Hurricanes in America, for instance, have names to make people more aware of them and how dangerous they can be. What is named is what becomes real.

If misogyny is not going to be named, how is it going to be understood or fought?

Naming allows us to first understand what is going on inside us and then communicate, with conviction and clarity to others.
There is a joy that comes when we are understood by others with no loss in transmission. This joy is often a function of whether you have understood what you are feeling yourself without any loss in translation.

Naming correctly what the other person is feeling is a big part of having good, meaningful conversations.

Different words make people think about and experience the world in different ways.

Experiences may not be limited by language; but the expression of these experiences certainly are.

Recent coining of words such as petrichor — which is the earthy scent produced when rain falls on dry soil — has given us a shared understanding and appreciation of a phenomena that we otherwise would have had continued to experience but not necessarily be able to express.

Simplification in language may get us speed but its end result in often a loss of depth.

Elsewhere, a big part of marketing and branding is storytelling and naming. Language as a sense making sensory tool has never been as prevalent as today.

A slice of tomato on your pizza is only a vegetable. When that tomato is grown by a disenfranchised farmer in nasik who had to sell his land or is a limited edition import that was cultivated in the succulent vineyards of sicily, your audience begins to feel what it needs to feel for them to act upon that impulse.

As soon as you label a concept, you change how people perceive it.

Language is also a conveyor belt. The words we use, the things we name are the primary transmitter of our culture, history and heritage.

Every thing we know today has been passed on to us and will in turn be passed on to those who come after us through words.

Words — as the peerless Maya Angelou once admonished the rest of us lesser mortals — are things.

They get on the walls. They get in your wallpaper. They get in your rugs, in your upholstery, and your clothes, and finally in to you.

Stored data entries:
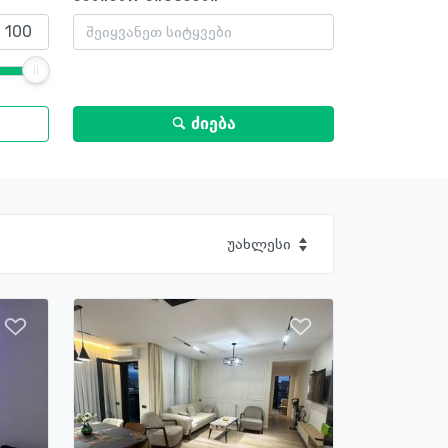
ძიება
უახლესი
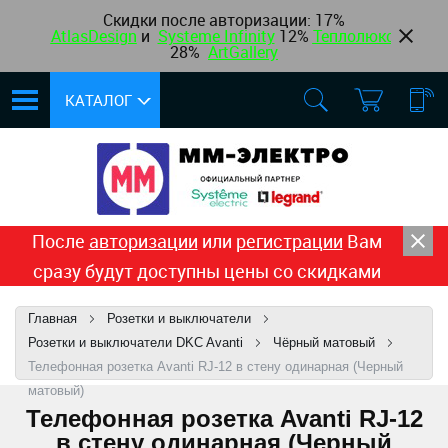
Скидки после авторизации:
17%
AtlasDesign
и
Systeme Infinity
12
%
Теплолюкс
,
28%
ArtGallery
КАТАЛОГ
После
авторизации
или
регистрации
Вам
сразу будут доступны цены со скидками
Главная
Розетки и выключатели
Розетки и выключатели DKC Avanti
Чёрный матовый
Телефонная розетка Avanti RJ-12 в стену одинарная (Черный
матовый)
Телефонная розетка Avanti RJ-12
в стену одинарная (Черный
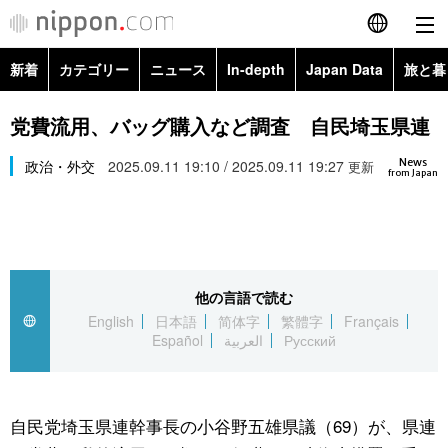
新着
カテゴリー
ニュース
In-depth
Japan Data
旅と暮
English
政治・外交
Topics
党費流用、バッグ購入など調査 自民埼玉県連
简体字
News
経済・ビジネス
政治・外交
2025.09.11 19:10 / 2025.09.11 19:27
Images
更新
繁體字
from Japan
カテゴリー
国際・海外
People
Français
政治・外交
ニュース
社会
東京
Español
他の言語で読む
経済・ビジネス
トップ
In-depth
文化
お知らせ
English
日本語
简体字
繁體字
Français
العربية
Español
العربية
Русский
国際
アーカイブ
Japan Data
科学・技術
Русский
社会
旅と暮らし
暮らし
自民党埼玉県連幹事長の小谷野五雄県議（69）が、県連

Required actions:
1: List every place the final paragraph of the essay on naming says words get into.
2: Answer these questions using the essay on naming.
(a) According to the essay, why do hurricanes in America have names?
(b) What does the word petrichor describe?
(c) What does the essay say simplification in language may get us?

Responses by task:
1: The walls, the wallpaper, the rugs, the upholstery, the clothes, and finally you.

2:
(a) To make people more aware of them and how dangerous they can be.
(b) The earthy scent produced when rain falls on dry soil.
(c) Speed.